Steve Fossett may have wanted to explore the ocean’s depths in a manned submersible, but Amy Kukulya thinks there’s a better way: robots.
As a senior engineering technician at Woods Hole Oceanographic Institution in Massachusetts, Kukulya develops applications for autonomous unmanned vehicles. AUVs are the Predator drones of the ocean, programmable torpedoes that carry out any mission assigned to them. They are cheaper, faster, and more efficient than manned research expeditions, and within the past decade they’ve become the “It” tools for marine scientists. For Kukulya, who helps outfit machines with side-scan sonar, various environmental sensors, and cameras (both video and still), that translates into a lot of work.

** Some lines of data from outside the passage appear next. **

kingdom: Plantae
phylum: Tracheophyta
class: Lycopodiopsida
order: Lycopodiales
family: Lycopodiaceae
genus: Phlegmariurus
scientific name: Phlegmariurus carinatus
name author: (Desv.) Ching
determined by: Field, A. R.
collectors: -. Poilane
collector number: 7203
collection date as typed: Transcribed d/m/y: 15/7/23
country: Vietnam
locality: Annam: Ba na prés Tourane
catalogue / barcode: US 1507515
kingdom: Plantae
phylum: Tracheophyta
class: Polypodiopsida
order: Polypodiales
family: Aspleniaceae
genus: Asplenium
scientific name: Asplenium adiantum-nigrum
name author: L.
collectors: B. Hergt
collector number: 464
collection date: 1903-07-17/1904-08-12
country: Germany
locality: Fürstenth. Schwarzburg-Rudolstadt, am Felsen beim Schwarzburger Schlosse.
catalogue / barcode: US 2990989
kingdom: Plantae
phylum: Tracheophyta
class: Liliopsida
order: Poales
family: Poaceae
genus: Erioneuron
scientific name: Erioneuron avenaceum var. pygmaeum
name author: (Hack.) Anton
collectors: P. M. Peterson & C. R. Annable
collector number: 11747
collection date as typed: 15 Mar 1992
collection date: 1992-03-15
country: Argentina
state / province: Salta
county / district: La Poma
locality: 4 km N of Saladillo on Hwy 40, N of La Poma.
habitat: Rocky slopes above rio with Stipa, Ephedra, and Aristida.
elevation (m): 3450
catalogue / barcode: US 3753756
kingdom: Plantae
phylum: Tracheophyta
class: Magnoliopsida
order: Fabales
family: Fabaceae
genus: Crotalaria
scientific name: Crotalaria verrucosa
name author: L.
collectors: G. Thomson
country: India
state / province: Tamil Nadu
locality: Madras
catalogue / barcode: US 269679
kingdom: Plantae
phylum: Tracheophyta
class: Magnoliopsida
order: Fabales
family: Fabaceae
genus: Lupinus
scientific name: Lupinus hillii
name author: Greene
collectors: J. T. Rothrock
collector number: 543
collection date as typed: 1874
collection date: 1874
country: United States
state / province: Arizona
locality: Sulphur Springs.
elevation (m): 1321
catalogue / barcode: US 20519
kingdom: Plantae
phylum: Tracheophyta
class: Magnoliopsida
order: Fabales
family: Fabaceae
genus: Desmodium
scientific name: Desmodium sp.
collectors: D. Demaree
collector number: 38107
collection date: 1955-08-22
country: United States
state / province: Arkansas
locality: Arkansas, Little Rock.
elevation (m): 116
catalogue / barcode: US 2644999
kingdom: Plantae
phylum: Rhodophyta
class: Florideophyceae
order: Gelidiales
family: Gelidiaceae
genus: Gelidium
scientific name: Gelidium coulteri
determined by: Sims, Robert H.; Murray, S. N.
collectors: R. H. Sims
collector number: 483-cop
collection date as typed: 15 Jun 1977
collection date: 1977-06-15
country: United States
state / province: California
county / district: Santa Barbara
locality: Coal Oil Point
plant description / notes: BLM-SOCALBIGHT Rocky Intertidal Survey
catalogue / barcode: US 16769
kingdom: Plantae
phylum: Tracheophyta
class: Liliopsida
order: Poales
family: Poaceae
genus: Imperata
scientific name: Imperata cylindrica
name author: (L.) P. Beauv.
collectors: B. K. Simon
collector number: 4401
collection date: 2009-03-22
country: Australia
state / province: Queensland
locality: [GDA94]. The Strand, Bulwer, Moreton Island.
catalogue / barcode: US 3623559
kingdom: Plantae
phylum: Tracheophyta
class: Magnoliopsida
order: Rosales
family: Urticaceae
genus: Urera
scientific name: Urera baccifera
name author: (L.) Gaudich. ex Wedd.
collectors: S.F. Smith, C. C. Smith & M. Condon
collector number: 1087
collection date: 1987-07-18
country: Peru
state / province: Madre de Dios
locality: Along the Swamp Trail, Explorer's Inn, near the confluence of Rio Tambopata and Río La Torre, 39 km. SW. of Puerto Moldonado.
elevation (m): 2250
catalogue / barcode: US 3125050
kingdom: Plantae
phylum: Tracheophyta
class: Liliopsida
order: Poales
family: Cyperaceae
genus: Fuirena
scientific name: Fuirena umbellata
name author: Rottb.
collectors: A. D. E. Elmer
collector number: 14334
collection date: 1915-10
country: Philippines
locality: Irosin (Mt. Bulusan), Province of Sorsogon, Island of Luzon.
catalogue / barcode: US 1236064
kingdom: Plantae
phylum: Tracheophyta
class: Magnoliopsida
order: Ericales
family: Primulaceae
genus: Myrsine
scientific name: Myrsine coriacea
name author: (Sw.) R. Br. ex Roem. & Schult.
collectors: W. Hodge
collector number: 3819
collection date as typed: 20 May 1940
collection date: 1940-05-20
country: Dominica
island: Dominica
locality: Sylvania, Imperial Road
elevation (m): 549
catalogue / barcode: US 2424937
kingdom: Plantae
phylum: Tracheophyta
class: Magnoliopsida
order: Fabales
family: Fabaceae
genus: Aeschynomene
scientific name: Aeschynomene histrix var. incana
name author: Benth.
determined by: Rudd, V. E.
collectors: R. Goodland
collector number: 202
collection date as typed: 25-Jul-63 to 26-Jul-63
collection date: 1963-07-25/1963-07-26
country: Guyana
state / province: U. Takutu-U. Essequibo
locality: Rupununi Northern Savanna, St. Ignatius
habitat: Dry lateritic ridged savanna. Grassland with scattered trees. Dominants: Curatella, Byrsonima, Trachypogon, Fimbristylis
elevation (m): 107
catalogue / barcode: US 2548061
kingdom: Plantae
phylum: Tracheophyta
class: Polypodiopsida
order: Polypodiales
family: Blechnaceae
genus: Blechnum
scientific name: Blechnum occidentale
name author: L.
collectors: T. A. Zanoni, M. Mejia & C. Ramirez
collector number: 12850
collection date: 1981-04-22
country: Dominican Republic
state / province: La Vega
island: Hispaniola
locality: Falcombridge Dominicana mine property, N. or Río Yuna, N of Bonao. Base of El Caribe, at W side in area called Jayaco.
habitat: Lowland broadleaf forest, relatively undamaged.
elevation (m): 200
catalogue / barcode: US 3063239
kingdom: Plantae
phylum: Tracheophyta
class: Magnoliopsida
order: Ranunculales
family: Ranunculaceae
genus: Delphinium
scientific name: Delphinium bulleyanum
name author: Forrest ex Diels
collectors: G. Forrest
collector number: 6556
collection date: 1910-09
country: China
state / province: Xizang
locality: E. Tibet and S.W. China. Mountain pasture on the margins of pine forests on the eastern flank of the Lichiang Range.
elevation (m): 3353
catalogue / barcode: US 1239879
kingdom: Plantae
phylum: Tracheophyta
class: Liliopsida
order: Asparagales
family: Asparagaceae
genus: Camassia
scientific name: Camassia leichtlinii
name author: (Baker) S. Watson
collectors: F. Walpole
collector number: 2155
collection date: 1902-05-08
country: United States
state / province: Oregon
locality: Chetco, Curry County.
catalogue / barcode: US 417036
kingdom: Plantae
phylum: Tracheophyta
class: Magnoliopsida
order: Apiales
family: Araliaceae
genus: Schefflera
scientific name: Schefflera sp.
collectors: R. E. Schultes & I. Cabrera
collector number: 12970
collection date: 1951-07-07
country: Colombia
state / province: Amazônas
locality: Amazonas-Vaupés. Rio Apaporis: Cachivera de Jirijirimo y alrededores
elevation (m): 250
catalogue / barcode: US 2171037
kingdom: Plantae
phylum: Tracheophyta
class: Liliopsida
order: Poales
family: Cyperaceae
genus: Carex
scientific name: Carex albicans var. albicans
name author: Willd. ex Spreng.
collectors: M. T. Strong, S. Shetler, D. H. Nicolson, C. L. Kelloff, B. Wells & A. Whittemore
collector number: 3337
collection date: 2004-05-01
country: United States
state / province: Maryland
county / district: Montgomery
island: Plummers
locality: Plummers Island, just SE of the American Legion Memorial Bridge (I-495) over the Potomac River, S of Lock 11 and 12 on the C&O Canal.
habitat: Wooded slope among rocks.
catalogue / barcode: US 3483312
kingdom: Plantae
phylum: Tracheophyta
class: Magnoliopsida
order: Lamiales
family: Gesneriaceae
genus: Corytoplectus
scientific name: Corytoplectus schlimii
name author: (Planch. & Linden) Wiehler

“Lately, I’ve been traveling about four months a year,” she says—from the Arctic to the Antarctic, Hawaii to the Bahamas. Kukulya and other members of her Oceanographic Systems Laboratory have sought out shipwrecks, mines, and coral mounds. She has run an AUV through New York City’s West Branch Reservoir. She has collected mountains of oceanographic data, helped create bathymetric maps, and has ongoing projects with the U.S. Navy. “About half the stuff I do is classified,” she says. “I can’t even talk about it.”
Her latest fascination is a project led by Woods Hole scientist Al Plueddemann to analyze the waters of the Chukchi Sea in the Alaskan Arctic. The goal is to better understand the melting of sea ice, a topic of vital importance to climate change models.